Thanks to a Supreme Court ruling which somehow equates freedom of speech with the ability to make giant campaign contributions, 2016’s batch of presidential candidates are being largely funded by a mere 60 wealthy individuals, where the 2016 candidates could likely feel pressure to reward their political donors with political gifts and favors like never seen before. As one example, Texas Senator Ted Cruz had his entire three month campaign donation amount from smaller donors matched by a single $11 million donation from a New York based hedgefund manager, Robert Mercer. And, donors who have contributed $100,000 or more to the presidential campaigns of all the candidates as a collective whole have received nearly 50% of all donations from these larger donors.

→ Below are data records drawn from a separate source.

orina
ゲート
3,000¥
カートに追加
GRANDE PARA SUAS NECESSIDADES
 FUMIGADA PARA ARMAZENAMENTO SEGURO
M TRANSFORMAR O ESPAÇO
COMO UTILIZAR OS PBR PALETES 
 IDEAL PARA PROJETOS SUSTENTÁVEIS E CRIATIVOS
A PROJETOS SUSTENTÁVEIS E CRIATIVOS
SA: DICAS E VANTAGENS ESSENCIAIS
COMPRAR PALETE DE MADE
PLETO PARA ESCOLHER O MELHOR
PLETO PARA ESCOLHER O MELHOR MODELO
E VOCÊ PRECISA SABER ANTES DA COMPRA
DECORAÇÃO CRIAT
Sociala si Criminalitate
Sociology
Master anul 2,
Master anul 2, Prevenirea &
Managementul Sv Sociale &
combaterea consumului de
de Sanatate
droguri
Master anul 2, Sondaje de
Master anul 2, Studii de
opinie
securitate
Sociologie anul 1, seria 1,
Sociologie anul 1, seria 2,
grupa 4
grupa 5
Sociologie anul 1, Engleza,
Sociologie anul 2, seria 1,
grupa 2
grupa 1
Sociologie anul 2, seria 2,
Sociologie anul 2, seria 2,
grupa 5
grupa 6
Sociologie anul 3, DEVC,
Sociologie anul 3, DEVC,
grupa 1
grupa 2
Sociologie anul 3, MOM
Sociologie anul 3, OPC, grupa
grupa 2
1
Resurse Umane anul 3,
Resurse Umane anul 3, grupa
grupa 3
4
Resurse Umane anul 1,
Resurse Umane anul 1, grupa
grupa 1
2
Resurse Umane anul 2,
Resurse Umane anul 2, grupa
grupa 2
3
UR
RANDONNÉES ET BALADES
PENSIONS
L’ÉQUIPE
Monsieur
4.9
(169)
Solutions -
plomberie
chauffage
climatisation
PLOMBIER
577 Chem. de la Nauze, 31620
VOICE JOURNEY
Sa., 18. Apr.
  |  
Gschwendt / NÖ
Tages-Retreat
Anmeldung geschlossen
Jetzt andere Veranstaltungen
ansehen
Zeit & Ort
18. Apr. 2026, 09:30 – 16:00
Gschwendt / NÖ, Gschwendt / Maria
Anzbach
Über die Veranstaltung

Large real estate, investment, business and other special interests are the majority of the larger donors, where the expectation wish list could include weaker banking, trading or environmental regulations as political favors in exchange for bankrolling some candidates drive to gain office. Some large businesses may see this as an investment strategy, where they donate large amounts to candidates and later save millions more in lower business costs. Further, it will be difficult for elected officials to turn a deaf ear to the political demands of their largest donors.
Efforts over the years to weaken the influence of big special interests in politics were turned back by the Supreme Court’s decision allowing big money and big influence to creep back in full force in our political system where the voice of millions of voters now matter far less than the voice of a relative handful of huge donors, stacking the political system in their favor.